Nel XVI secolo una serie di epidemie mortali portò alla scomparsa di una delle popolazioni più floride e potenti dell’odierno Messico: gli Aztechi. Sulla causa scatenante, i cocoliztli (“pestilenze” in lingua azteca), gli studiosi moderni non sono mai riusciti a trovare una teoria unanime: si è parlato di morbillo, vaiolo, tifo, febbre emorragica. Questo fino ad oggi! Secondo un recente studio infatti, condotto da un gruppo di genetisti con a capo Johannes Krause (Max Planck Institute, Germania), il colpevole del collasso dei nativi messicani potrebbe essere una forma di Salmonella approdata con i conquistadores.

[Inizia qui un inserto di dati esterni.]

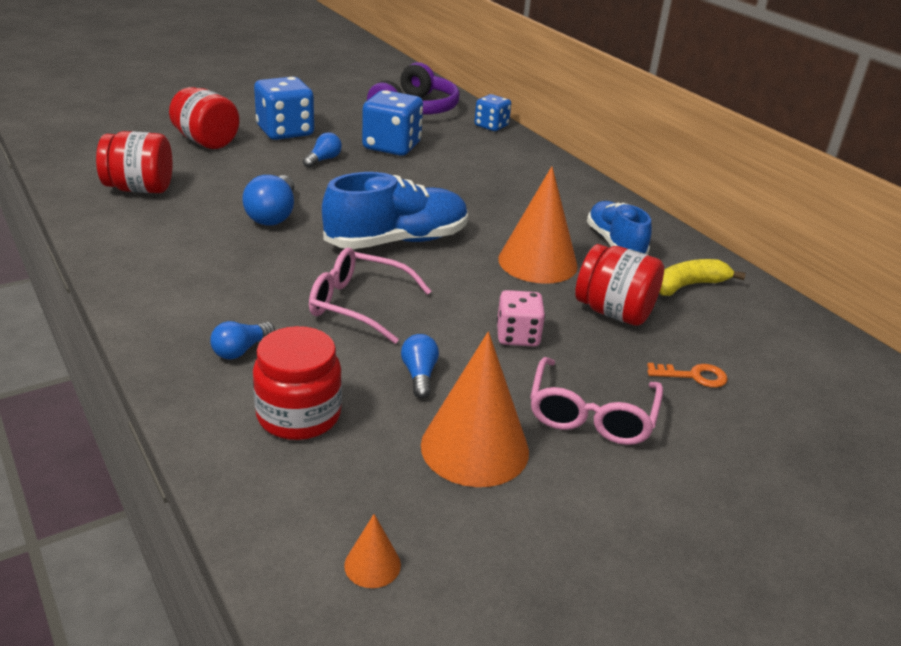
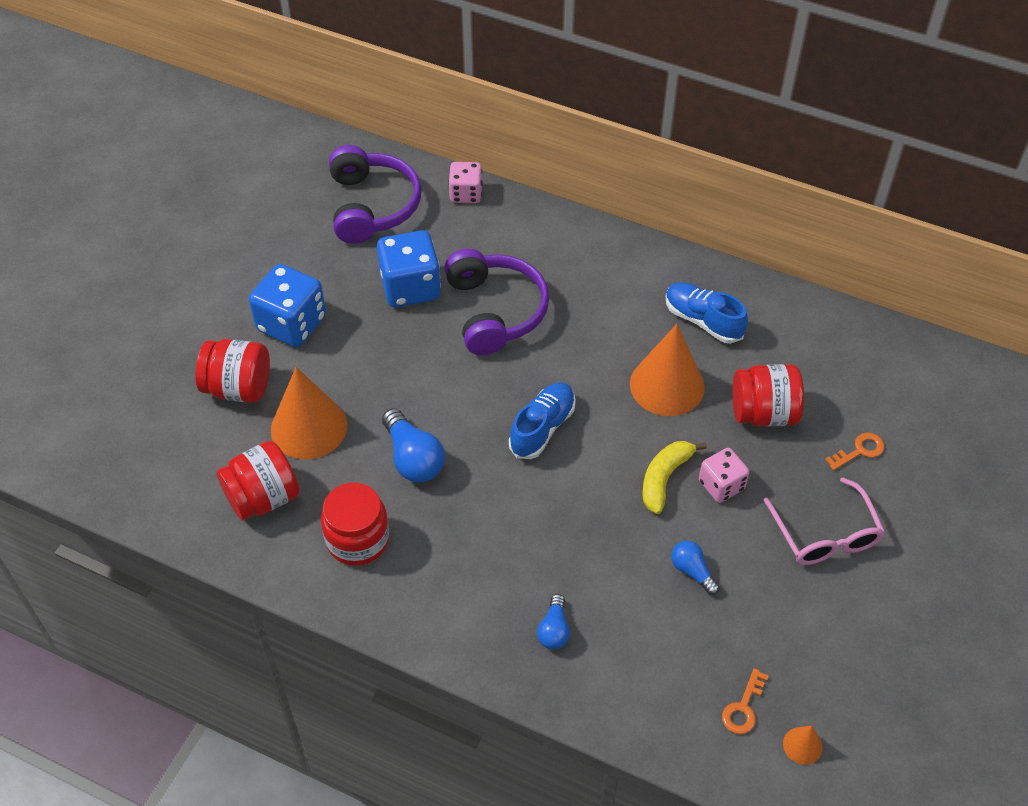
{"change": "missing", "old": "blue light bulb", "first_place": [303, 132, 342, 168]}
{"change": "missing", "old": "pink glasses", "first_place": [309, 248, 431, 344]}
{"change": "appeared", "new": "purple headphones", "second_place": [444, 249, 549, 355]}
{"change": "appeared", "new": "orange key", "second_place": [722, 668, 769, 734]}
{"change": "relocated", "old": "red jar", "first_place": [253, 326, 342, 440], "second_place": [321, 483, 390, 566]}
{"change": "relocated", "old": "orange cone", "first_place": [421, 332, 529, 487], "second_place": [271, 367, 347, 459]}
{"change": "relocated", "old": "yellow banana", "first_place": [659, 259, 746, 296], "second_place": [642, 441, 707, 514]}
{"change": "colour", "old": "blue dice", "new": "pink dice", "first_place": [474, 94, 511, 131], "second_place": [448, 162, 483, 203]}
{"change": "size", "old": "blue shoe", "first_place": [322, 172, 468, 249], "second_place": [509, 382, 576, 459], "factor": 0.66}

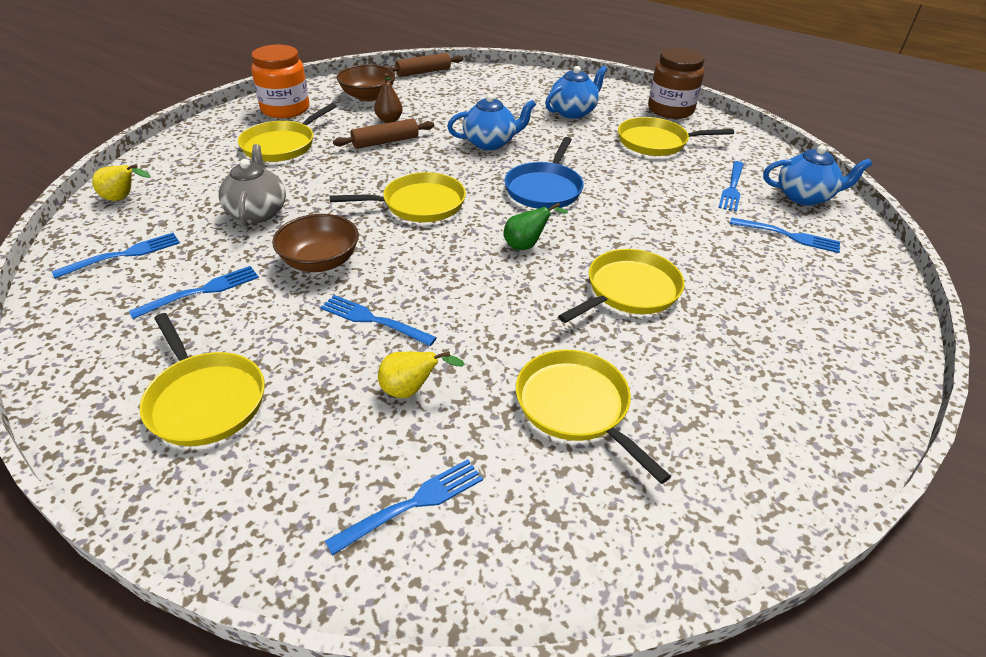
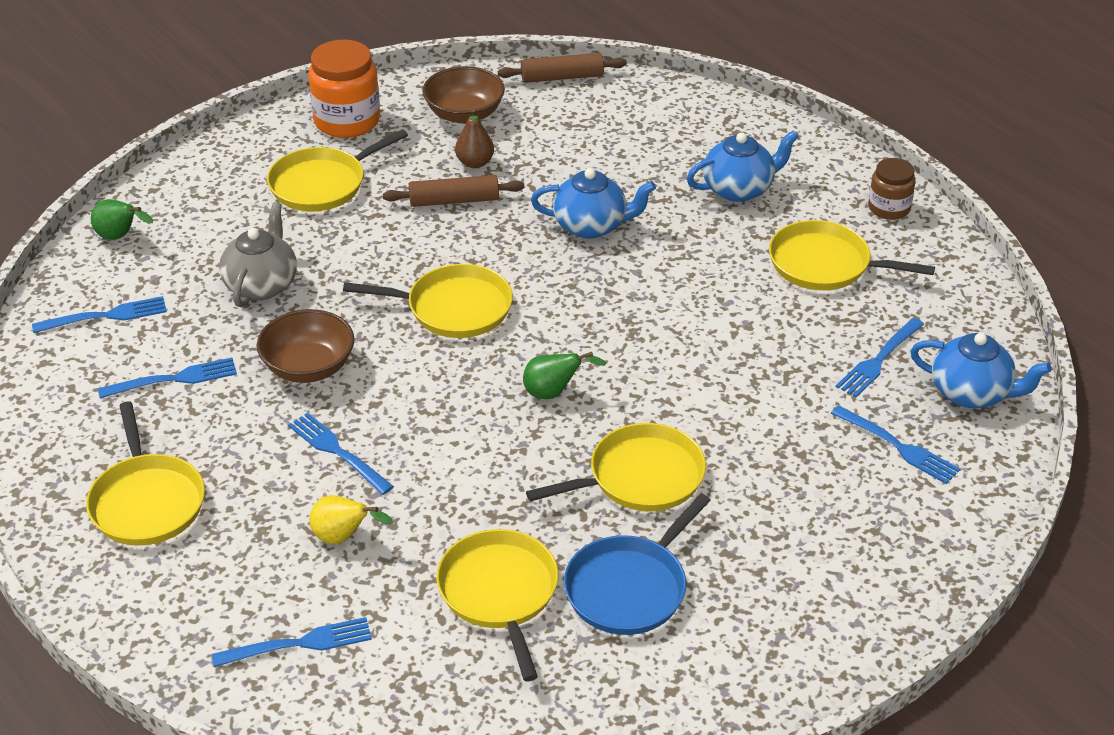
{"change": "relocated", "old": "blue pan", "first_place": [504, 137, 584, 209], "second_place": [564, 494, 711, 635]}
{"change": "colour", "old": "yellow pear", "new": "green pear", "first_place": [92, 164, 151, 201], "second_place": [91, 199, 153, 240]}
{"change": "size", "old": "brown jar", "first_place": [648, 48, 705, 119], "second_place": [868, 158, 916, 220], "factor": 0.6}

Il lavoro dei ricercatori tedeschi ha come base l’analisi di 29 sepolture del Cinquecento, ritrovate in un antico cimitero del Messico nella zona di Oaxaca. Di questi individui, 23 sono risultati deceduti per un’epidemia avvenuta tra il 1545 e il 1550. Ma quello che ha davvero sorpreso tutti è stato il ritrovamento sui corpi di tracce di DNA batterico, identico a quello di Salmonella enterica e nello specifico al ceppo Paratiphy C. Questo batterio flagellato è in grado di indurre nell’uomo la febbre tifoide o tifo addominale, una malattia infettiva a trasmissione oro-fecale che determina febbre alta, meningismo, ulcerazioni e diarrea.
Gli studiosi sono convinti che il ceppo letale sia giunto nel Nuovo Mondo trasportato dai coloni europei, a partire dal 1519 con Hernàn Cortés. La febbre tifoide però presenta un tasso di mortalità del 10-15%, quindi come è possibile che sia stata la causa della morte dell’80% della popolazione azteca? Secondo gli autori della ricerca, il batterio rappresentò una sorta di “novità” per il sistema immunitario dei nativi, oltretutto già provati da guerre e carestie e privi di resistenze naturali.
L’importanza di tale scoperta risiede nel fatto che essa rappresenta la prima evidenza dell’identità del patogeno che causò una delle peggiori epidemie della storia umana, paragonabile solo alla peste nera in Europa. E’ anche il punto di partenza grazie al quale, secondo gli stessi ricercatori tedeschi, sarà possibile estendere la ricerca del ceppo batterico a sepolture di altre regioni del Messico.